Als ik in de Antiekzolder arriveer, heeft Nicolas net een opdracht gegeven. Ik heb er het raden naar welke, en kijk zonder aanknopingspunt. De een na de ander steken de negen dansers de vloer over, rond hun as draaiend, voortgetrokken langs hun borst of schouder, of voortgestuwd vanuit hun middenrif. De meesten hebben hun ogen dicht. Ik ben nog geen minuut in de ruimte, en ben al ergens anders. Vreemd eigenlijk. De dansers lijken opgesloten in zichzelf, ze zijn een hoogstpersoonlijk parcours aan het afleggen waar ik geen concrete associaties bij heb, en toch doet het iets met me. Daar zit de muziek van John Zorn mogelijk ook voor iets tussen; in combinatie met die onophoudelijke stoet dansers die de scène oversteken krijgt het iets ritueels en bezwerends.
Ik moet – alweer – aan Eric De Volder denken, en zijn ‘Dans met de schaduw van het onbewuste’. Elke improvisatiesessie bij zijn Toneelgroep Ceremonia begon met die dans. “Zoals de zon een schaduw voor je uitwerpt, zo heeft ook je onderbewustzijn een schaduw.
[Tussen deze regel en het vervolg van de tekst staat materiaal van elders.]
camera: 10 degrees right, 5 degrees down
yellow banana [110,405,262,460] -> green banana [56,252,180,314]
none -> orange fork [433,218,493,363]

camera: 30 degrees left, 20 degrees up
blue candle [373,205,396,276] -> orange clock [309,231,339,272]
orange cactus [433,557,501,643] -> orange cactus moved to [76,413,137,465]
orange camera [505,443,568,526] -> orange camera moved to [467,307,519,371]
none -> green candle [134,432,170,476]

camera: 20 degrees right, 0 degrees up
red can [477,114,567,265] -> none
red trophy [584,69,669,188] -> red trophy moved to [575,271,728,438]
Zoek die op, en dans ermee.” Wat de dansers hier doen is technisch van een ander niveau, maar de concentratie – het afdalen in zichzelf – voelt helemaal hetzelfde.
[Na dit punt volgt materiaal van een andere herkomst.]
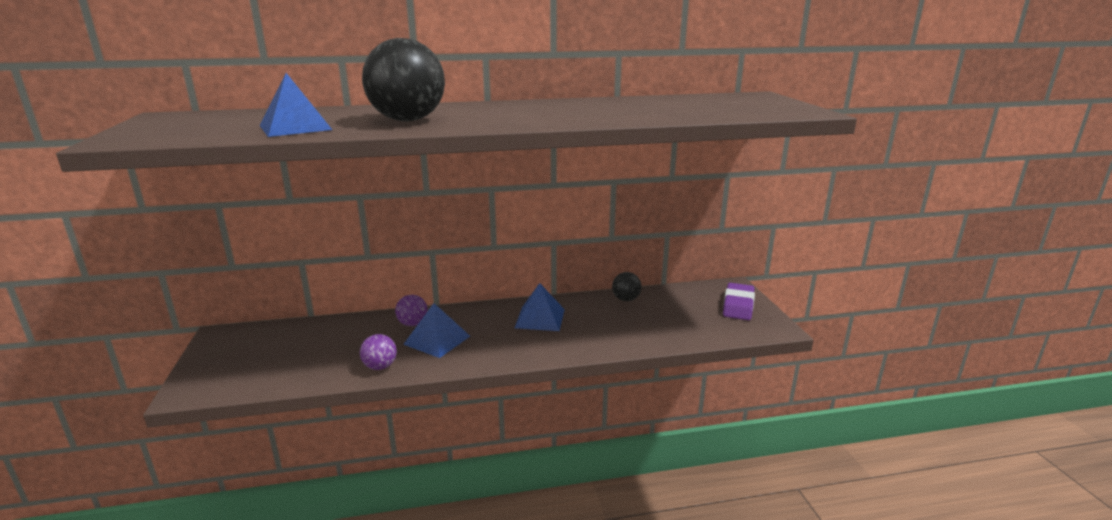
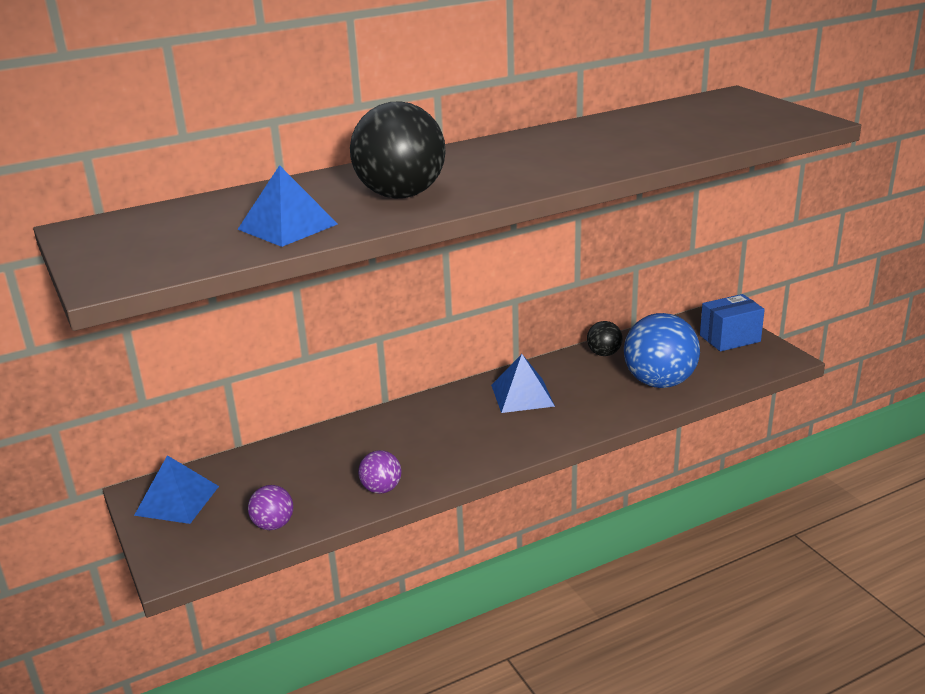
camera: 15 degrees left, 5 degrees up
purple ball [395,295,428,326] -> purple ball moved to [248,485,293,530]
blue pyramid [403,303,470,358] -> blue pyramid moved to [134,455,219,524]
purple eraser [723,283,755,320] -> blue box [700,294,765,351]
none -> blue ball [624,313,700,388]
Tijd voor een nieuwe opdracht. Geleid door hun ademhaling moeten de dansers omhoog- en omlaaggaan. Deze keer zonder muziek. Dat lijkt direct een pak moeilijker. Het wordt technisch en bij momenten een beetje saai. Ik voel me gehinderd door mijn gebrek aan danskennis; ik weet helemaal niet hoe ik hiernaar moet kijken. Tot één danser zich ineens heel groot maakt, hij reikt naar boven. Dan zakt hij in elkaar. Hij staat weer op en strekt opnieuw zijn armen. De oefening wordt poëzie.
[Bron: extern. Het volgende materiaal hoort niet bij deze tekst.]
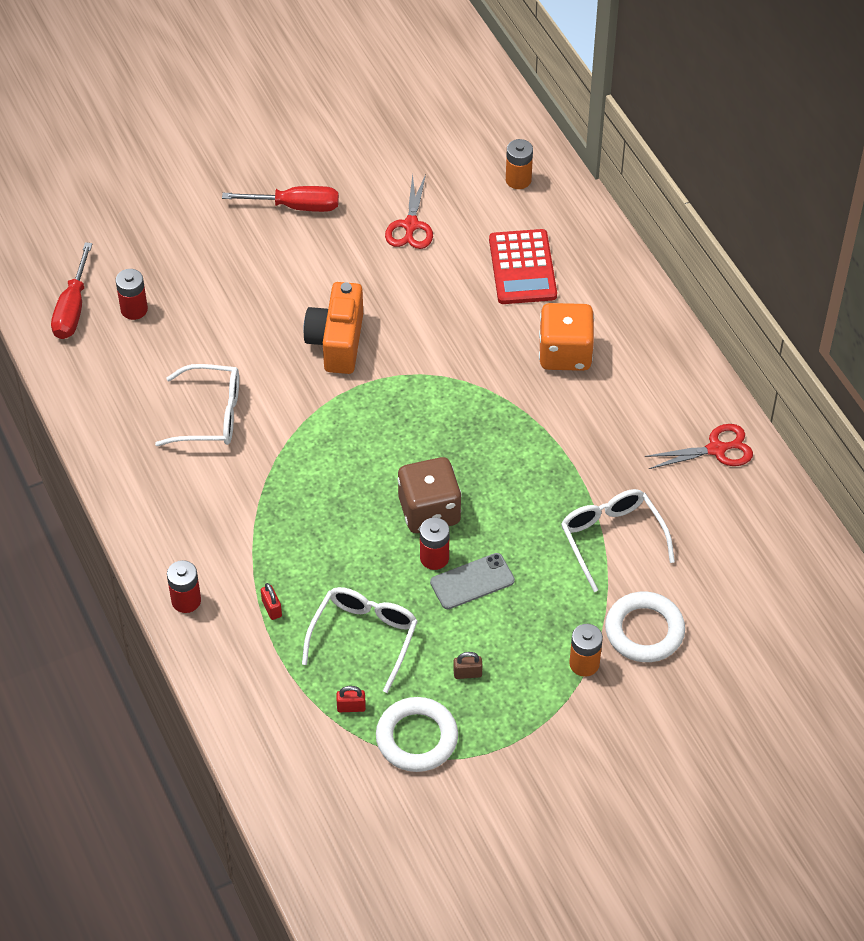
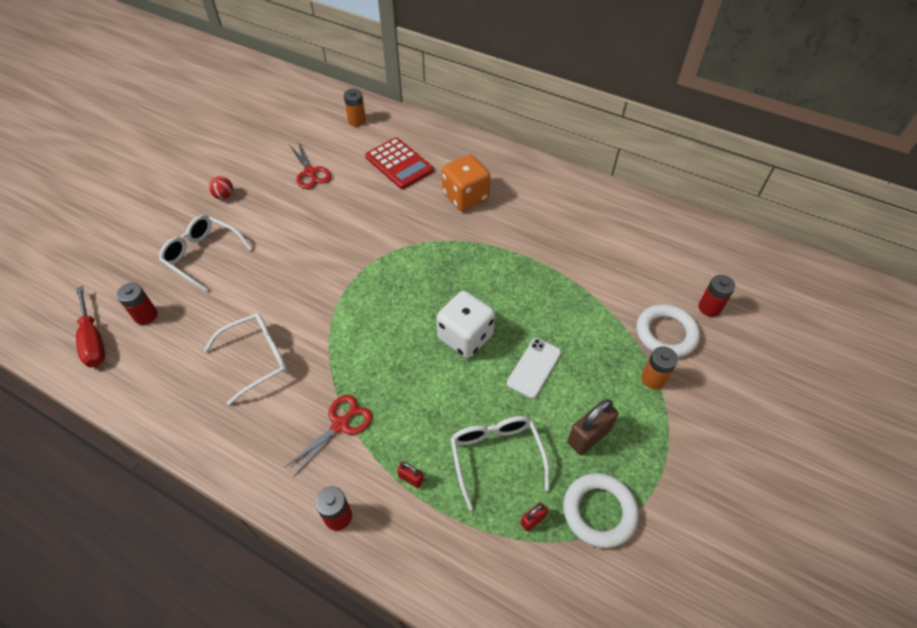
camera: 35 degrees left, 0 degrees up
red screwdriver [222,186,339,212] -> red ball [209,176,233,200]
orange camera [303,282,363,374] -> none
brown dice [398,457,462,533] -> white dice [436,291,495,358]
red battery [420,517,450,570] -> red battery moved to [699,275,735,317]
grey phone [430,553,515,609] -> white phone [507,338,562,399]
brown padlock [453,652,483,679] -> brown padlock [568,399,618,455], size x1.95
white glasses [561,489,675,592] -> white glasses moved to [159,215,252,292]
red scissors [644,424,753,469] -> red scissors moved to [284,395,372,476]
Eric De Volder: “Het heeft voor mij met schoonheid te maken, en met authenticiteit. Het resultaat is iets waar ik geen oordeel over kan vellen. Ik ben buitengewoon gefascineerd door wat ik voor mij zie gebeuren, door de intense concentratie van de spelers. Het is alsof je naar een zonsondergang kijkt en je je afvraagt hoe het komt dat dat zo prachtig is. Je ziet die zon zakken en wil haar kost wat kost tot de laatste fractie van een seconde bóven de horizon houden. Op dat moment kan je in de zon kijken zonder verblind te worden en besef je dat je inzicht krijgt in iets dat normaliter verborgen blijft. Dat gebeurt ook als een speler danst met de schaduw van zijn onbewuste.”
Verontschuldigingen mompelend glip ik al na een klein uur weg bij Nicolas, en haast me naar de Domzaal. Ook daar kom ik binnen in the middle of something. De tribune is ingeschoven, op de vloer liggen her en der roze en groene dekens waar blijkbaar mensen op gelegen hebben, er klinkt dramatische muziek. Dertien mensen staan en bewegen verspreid in de ruimte, ze brullen, ze lachen, ze roepen, … Een meisje zit huilend tegen de muur, een paar mannen lopen klapwiekend rond de groep, iemand lijkt in stervensnood. Is dit de hel, een gekkenhuis, een jungle? Ik voel me een beetje een indringer, en zoek me snel een plek aan de zijkant.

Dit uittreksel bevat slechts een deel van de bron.